A well-built tire carrier latch kit should reduce any lateral movement as well as forward to back. You should be able to try and shake the tire carrier forcefully by hand without any movement occurring. Consider using a latch kit that not only clamps the tire carrier swing arm down towards the bottom of the bumper but also clamps it back towards the front of the vehicle as well. 

The most durable tire carrier latch kit designs use a ‘C’ shaped metal backstop for the tire carrier main arm to fit snugly into. This ensures that no up or down movement can take place within the lower swing arm of the tire carrier. Lastly, this design type will use a threaded post/shaft/t-handle design to go directly through the top of the ‘C’ shaped bracket, through the swing arm, and into the bumper. 
Lastly, you should use a polyurethane pad for the tire carrier main arm to rest on while the carrier is in the fully closed position. No weight should be on the latch while closed, it should all be resting on the urethane pad. This will also reduce bending and stress fatigue on the main pivot point hinge.
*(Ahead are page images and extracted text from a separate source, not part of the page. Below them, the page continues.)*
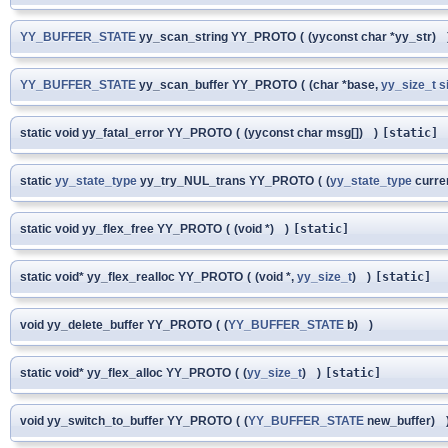
YY_BUFFER_STATE
yy_scan_string YY_PROTO
(
(yyconst char *yy_str)
YY_BUFFER_STATE
yy_scan_buffer YY_PROTO
(
(char *base,
yy_size_t
s
static void yy_fatal_error YY_PROTO
(
(yyconst char msg[])
)
[static]
static
yy_state_type
yy_try_NUL_trans YY_PROTO
(
(
yy_state_type
curre
static void yy_flex_free YY_PROTO
(
(void *)
)
[static]
static void* yy_flex_realloc YY_PROTO
(
(void *,
yy_size_t
)
)
[static]
void yy_delete_buffer YY_PROTO
(
(
YY_BUFFER_STATE
b)
)
static void* yy_flex_alloc YY_PROTO
(
(
yy_size_t
)
)
[static]
void yy_switch_to_buffer YY_PROTO
(
(
YY_BUFFER_STATE
new_buffer)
Much like the swing away pivot point of your 4x4 bumper build, you shouldn’t go ‘cheap’ on your tire carrier latch kit. A well-built latch mechanism will complement the tire carrier hinge and provide a long lasting and durable combination. With the reduction of flex, stress, and movement from each of these items you can rest assured that your 4x4 bumper and tire carrier will be able to take any abuse you throw at it.